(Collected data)
════

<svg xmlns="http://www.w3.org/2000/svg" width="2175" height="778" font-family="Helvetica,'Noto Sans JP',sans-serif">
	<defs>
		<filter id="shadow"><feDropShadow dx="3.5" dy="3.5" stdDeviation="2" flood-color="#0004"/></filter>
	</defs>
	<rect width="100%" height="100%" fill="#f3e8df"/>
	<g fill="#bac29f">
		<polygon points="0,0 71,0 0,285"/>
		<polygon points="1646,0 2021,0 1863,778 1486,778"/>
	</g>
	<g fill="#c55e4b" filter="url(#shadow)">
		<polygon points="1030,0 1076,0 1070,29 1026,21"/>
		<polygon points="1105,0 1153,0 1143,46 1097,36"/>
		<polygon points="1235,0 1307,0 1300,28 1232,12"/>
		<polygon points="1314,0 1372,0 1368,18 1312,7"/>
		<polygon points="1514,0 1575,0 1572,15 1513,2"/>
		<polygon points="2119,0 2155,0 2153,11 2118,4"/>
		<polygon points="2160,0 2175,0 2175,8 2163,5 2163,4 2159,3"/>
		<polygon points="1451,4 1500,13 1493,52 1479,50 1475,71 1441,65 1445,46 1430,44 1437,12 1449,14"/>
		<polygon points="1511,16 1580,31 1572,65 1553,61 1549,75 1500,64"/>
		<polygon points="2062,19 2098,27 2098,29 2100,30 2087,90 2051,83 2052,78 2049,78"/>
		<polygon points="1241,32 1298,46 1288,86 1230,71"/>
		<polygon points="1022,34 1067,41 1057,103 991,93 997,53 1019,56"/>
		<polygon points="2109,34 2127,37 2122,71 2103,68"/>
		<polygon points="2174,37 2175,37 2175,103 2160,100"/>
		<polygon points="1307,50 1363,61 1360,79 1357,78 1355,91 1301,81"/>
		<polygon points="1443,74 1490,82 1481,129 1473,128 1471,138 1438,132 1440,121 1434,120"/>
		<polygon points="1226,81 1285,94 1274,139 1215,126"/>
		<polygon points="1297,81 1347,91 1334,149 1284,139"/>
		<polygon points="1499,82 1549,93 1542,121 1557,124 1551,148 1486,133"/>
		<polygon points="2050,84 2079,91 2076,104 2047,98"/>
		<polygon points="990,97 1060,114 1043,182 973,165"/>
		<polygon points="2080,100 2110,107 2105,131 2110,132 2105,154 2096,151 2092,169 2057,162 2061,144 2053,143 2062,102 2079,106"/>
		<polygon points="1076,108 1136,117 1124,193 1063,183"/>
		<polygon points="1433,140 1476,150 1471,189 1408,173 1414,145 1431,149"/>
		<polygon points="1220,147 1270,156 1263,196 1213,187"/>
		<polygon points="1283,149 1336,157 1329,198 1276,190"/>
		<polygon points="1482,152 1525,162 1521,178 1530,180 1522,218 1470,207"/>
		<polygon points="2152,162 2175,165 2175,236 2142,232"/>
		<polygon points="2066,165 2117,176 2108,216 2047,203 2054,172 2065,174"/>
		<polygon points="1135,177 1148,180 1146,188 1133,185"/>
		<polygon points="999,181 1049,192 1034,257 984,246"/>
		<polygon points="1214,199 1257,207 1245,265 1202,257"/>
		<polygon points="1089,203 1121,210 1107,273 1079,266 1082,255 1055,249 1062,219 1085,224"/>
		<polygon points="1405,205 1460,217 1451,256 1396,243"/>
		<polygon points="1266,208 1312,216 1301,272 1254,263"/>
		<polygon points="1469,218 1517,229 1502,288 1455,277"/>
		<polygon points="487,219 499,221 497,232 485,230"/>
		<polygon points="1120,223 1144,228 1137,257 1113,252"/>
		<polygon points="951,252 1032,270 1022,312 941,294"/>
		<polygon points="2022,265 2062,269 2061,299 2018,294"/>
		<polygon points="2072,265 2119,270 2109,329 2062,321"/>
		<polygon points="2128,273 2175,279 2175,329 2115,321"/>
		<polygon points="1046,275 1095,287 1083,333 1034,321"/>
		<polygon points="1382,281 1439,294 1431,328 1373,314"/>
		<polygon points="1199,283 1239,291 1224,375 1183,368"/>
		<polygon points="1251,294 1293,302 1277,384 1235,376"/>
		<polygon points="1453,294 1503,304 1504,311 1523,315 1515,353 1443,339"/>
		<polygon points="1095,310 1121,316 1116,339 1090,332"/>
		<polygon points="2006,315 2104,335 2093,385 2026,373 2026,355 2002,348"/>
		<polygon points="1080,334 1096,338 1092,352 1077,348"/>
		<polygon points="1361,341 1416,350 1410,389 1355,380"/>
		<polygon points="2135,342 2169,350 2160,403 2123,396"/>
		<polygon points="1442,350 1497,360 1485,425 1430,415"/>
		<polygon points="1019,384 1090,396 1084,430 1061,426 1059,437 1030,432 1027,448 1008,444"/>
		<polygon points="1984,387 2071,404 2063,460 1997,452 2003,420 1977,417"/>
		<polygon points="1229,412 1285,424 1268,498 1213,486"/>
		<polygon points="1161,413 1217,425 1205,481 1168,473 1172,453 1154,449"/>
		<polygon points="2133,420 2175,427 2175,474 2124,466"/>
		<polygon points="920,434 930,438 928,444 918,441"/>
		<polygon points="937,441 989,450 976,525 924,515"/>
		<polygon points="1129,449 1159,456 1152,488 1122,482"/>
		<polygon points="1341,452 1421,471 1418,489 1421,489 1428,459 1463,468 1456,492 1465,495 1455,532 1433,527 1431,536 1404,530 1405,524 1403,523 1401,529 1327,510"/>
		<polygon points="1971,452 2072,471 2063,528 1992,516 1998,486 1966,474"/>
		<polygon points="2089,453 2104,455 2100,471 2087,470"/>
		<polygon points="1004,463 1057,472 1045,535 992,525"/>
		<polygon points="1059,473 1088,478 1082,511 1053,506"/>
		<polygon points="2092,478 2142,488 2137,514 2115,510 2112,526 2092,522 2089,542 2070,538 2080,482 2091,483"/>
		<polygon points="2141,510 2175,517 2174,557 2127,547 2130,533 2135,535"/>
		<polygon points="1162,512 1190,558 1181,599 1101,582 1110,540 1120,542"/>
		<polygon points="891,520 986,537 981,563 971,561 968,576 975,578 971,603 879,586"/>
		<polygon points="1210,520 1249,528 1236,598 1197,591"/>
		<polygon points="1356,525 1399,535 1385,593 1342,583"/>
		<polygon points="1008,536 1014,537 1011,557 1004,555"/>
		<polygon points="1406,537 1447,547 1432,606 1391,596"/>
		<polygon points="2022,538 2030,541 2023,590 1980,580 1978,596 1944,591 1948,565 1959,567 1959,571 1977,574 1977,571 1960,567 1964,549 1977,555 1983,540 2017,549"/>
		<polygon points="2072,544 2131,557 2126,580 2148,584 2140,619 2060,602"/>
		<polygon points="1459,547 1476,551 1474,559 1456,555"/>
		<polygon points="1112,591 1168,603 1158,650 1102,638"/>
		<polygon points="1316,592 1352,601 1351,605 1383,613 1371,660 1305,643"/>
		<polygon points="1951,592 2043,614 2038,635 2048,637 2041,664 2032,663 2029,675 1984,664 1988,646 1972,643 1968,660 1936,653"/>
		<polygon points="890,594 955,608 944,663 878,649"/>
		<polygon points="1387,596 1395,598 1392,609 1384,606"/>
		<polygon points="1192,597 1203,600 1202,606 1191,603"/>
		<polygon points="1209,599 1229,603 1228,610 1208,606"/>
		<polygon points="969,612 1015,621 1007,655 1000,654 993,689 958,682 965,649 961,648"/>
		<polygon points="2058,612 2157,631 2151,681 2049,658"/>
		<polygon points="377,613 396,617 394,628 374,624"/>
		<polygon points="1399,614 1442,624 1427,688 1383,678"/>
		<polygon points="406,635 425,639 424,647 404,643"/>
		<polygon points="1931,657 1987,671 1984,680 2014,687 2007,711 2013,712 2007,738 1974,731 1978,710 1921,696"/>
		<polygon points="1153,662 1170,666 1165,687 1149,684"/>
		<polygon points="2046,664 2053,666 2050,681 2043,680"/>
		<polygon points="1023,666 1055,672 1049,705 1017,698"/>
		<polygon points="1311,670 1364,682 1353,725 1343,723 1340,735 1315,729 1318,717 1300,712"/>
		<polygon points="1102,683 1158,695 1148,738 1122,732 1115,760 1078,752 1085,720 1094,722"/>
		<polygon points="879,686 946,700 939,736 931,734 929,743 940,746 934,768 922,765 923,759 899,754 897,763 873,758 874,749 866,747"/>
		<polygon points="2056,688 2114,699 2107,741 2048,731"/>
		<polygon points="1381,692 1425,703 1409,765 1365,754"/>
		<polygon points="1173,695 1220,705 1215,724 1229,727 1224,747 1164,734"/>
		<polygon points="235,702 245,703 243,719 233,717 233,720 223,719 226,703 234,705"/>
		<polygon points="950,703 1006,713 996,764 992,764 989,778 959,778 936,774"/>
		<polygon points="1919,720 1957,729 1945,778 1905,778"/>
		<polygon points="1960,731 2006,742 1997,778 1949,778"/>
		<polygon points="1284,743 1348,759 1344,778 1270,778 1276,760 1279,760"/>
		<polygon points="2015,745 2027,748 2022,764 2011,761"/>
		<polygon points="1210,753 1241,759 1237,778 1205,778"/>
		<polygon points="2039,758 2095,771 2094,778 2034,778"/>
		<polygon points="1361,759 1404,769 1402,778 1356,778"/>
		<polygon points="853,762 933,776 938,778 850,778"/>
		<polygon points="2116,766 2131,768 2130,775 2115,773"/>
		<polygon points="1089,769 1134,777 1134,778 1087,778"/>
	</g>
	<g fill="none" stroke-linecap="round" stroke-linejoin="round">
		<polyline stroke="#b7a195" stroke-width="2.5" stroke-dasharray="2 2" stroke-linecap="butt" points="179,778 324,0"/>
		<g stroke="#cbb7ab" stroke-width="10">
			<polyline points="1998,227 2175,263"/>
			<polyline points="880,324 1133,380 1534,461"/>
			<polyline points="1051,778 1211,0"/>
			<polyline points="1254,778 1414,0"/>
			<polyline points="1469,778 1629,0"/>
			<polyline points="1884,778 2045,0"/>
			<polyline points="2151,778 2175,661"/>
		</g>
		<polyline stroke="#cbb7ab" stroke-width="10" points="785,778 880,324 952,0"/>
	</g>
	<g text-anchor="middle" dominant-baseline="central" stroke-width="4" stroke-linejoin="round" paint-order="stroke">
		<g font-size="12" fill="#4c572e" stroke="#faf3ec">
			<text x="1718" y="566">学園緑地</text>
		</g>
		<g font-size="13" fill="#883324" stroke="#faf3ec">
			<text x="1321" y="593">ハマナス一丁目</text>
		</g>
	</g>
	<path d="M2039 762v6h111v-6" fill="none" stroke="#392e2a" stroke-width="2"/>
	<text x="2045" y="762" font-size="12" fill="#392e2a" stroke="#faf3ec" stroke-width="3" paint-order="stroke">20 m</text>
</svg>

════

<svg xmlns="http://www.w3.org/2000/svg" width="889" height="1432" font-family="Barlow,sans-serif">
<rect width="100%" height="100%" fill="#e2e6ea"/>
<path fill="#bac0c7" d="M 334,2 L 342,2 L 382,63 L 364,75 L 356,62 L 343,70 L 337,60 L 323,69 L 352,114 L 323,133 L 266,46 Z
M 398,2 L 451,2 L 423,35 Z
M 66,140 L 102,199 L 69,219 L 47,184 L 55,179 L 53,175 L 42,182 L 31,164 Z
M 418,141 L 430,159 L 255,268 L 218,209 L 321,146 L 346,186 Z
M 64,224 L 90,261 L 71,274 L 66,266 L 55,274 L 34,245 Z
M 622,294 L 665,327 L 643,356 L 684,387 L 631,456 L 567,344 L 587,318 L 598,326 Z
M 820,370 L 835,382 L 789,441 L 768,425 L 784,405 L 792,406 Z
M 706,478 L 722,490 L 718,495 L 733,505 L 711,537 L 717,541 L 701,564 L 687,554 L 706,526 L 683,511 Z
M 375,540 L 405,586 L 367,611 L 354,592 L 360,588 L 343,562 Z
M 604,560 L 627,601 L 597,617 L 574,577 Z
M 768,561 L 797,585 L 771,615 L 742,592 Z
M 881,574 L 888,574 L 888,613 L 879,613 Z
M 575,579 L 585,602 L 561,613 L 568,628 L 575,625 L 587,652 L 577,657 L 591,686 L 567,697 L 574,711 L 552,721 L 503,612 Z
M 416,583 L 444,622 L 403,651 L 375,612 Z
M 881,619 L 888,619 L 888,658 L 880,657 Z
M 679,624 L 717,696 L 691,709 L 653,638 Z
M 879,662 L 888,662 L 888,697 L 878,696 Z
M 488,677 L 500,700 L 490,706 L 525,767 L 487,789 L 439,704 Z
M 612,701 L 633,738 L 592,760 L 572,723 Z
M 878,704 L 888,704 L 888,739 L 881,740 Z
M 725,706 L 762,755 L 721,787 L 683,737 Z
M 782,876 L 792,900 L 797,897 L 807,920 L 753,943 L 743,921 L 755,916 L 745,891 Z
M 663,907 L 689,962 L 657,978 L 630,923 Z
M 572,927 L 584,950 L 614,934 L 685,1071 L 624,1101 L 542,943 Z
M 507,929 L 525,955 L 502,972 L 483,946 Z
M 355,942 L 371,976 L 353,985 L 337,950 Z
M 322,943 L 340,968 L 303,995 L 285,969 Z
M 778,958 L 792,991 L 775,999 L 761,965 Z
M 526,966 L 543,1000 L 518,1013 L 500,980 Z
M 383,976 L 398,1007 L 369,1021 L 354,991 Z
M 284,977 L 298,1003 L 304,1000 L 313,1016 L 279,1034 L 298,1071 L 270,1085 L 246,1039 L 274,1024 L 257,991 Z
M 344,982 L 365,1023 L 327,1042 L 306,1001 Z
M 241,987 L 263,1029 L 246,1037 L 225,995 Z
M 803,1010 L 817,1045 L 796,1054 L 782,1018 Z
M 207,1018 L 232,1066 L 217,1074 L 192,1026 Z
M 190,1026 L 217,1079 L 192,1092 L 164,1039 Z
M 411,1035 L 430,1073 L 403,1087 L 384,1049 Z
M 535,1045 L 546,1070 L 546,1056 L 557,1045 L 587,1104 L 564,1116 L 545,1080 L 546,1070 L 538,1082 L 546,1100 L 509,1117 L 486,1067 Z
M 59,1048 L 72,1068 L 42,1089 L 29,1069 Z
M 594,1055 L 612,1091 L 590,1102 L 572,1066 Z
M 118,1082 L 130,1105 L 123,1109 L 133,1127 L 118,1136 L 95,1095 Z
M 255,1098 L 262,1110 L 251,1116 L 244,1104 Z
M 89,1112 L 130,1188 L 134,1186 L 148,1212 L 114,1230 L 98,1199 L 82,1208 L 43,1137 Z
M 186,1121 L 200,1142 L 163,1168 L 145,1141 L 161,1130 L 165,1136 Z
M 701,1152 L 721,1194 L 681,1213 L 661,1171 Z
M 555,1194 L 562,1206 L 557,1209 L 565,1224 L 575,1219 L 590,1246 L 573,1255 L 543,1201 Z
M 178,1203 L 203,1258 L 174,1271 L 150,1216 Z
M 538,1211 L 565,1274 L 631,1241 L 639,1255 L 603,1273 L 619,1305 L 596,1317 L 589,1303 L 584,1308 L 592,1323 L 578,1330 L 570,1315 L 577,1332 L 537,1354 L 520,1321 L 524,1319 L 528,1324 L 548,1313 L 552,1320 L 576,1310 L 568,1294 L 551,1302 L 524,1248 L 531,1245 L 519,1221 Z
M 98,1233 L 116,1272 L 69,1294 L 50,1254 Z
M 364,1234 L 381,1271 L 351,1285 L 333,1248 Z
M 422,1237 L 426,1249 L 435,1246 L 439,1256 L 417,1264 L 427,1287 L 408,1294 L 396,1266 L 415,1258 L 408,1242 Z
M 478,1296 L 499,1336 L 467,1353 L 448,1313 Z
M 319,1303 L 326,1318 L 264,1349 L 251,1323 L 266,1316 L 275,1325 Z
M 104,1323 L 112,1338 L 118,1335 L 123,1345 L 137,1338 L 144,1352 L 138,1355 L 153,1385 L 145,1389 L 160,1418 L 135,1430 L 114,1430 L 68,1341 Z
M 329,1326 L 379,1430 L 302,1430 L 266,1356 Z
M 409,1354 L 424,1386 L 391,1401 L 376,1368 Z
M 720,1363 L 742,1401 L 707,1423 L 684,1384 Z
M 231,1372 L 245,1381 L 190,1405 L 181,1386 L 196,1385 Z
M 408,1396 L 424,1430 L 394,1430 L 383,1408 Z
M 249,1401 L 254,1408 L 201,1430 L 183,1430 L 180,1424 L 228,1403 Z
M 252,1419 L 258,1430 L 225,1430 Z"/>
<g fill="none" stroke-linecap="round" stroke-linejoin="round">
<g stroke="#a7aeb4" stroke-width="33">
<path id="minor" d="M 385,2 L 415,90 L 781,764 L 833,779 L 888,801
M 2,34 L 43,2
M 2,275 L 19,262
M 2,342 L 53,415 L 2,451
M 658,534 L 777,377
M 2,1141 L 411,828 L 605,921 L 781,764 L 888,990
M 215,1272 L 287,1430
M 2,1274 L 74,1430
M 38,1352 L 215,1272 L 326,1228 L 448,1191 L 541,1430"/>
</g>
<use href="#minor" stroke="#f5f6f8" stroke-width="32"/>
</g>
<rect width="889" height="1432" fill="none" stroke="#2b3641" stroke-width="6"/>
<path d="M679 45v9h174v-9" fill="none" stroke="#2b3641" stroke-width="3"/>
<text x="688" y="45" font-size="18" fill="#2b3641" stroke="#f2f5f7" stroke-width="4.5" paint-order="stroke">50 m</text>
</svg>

════

*What is being asked:* Begin at the line that has "M 409,1354 L 424,1386 L 391,1401 L 376,1368 Z" in the entries above; stop after the line that has "M 658,534 L 777,377". Transcribe exactly those lines and no others.

*Solution for this exercise:*
M 409,1354 L 424,1386 L 391,1401 L 376,1368 Z
M 720,1363 L 742,1401 L 707,1423 L 684,1384 Z
M 231,1372 L 245,1381 L 190,1405 L 181,1386 L 196,1385 Z
M 408,1396 L 424,1430 L 394,1430 L 383,1408 Z
M 249,1401 L 254,1408 L 201,1430 L 183,1430 L 180,1424 L 228,1403 Z
M 252,1419 L 258,1430 L 225,1430 Z"/>
<g fill="none" stroke-linecap="round" stroke-linejoin="round">
<g stroke="#a7aeb4" stroke-width="33">
<path id="minor" d="M 385,2 L 415,90 L 781,764 L 833,779 L 888,801
M 2,34 L 43,2
M 2,275 L 19,262
M 2,342 L 53,415 L 2,451
M 658,534 L 777,377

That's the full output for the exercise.